COMPLETE THE FOLLOWING:
[1] List each distinct username that appears as a post header in the forum thread, naming each one once.
[2] In the records, reproduce the lines from the one containing "Question: Which object" through the one containing "Answer: (A)", with both of those lines included.

Dallas on fire all of a sudden.


----------



## Wade County (Jun 22, 2003)

Started off well, starting to cool now though...


----------



## Wade2Bosh (Mar 31, 2004)

DQ for 3333

Good to see him hit that 1st shot.


----------



## Wade2Bosh (Mar 31, 2004)

Sweet and1 by Wade.


----------



## Wade2Bosh (Mar 31, 2004)

27-26 Miami after 1

Need to pick up the D. It'll be very hard to keep up with them at this pace.


----------



## myst (Feb 22, 2006)

Outscoring Dallas in any quarter is fine by me. I'm just upset that Wade was getting guarded by Kidd and he didn't try to score on him every play.


----------



## Wade County (Jun 22, 2003)

Howard is gonna be a problem...I dont like our ability to slow him with Jamario and JJ. Nice to see DQ get off the snide. Beasley needs to stay outta foul trouble.


----------



## Wade2Bosh (Mar 31, 2004)

Nice J by DQ


----------



## Wade2Bosh (Mar 31, 2004)

MB30 said:


> Howard is gonna be a problem...I dont like our ability to slow him with Jamario and JJ. Nice to see DQ get off the snide. Beasley needs to stay outta foul trouble.


Did you see that stat about how SF are killing the Heat since the trade? Between that, the numbers that opposing PG's are putting up against us since the all star break, and the rebounding issues, you can see why we've been so horrible on defense in the past few weeks.


----------



## Wade2Bosh (Mar 31, 2004)

Its hard against Dirk but UD and Mike cant be biting on his shot fakes.


----------



## Wade2Bosh (Mar 31, 2004)

Wow, cant play any better D on Dirk than Mike did just there and Dirk still made it.


----------



## Wade County (Jun 22, 2003)

Dirk's a real tough matchup for our guys though, I know UD did well in 06 but he's still a tough cover.


----------



## Wade County (Jun 22, 2003)

Well done by Beasley, taking it to the hole and getting rewarded.


----------



## PoetLaureate (Feb 8, 2009)

Never thought I'd see a Beasley airball, his jumper is so pure


----------



## Wade County (Jun 22, 2003)

Did he airball that 3? Sorry im watchin on ESPN Gamecast (at work).

DATASET ENTRIES:
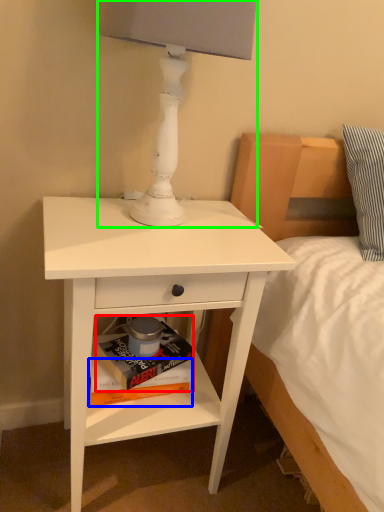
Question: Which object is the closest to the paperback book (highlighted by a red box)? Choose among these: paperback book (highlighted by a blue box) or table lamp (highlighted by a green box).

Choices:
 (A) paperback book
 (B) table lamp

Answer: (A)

==

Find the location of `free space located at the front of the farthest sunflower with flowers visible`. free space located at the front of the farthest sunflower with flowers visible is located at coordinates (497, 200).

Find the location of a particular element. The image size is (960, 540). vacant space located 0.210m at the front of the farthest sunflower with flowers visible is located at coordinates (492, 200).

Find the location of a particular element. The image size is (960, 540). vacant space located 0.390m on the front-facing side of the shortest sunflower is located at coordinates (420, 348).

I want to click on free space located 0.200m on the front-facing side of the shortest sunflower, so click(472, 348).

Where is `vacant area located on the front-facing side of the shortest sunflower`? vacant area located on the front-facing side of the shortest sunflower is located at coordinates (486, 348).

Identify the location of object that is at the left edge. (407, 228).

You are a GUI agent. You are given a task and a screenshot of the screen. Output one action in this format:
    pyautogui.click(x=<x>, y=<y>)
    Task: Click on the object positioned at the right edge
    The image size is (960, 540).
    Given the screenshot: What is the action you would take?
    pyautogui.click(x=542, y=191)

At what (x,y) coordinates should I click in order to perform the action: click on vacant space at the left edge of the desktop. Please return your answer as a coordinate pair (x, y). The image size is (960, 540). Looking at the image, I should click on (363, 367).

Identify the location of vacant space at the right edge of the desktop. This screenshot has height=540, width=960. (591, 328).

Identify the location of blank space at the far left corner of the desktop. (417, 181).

EXERCISE SOLUTIONS:
[1]
Wade County
Wade2Bosh
myst
PoetLaureate

[2]
Question: Which object is the closest to the paperback book (highlighted by a red box)? Choose among these: paperback book (highlighted by a blue box) or table lamp (highlighted by a green box).

Choices:
 (A) paperback book
 (B) table lamp

Answer: (A)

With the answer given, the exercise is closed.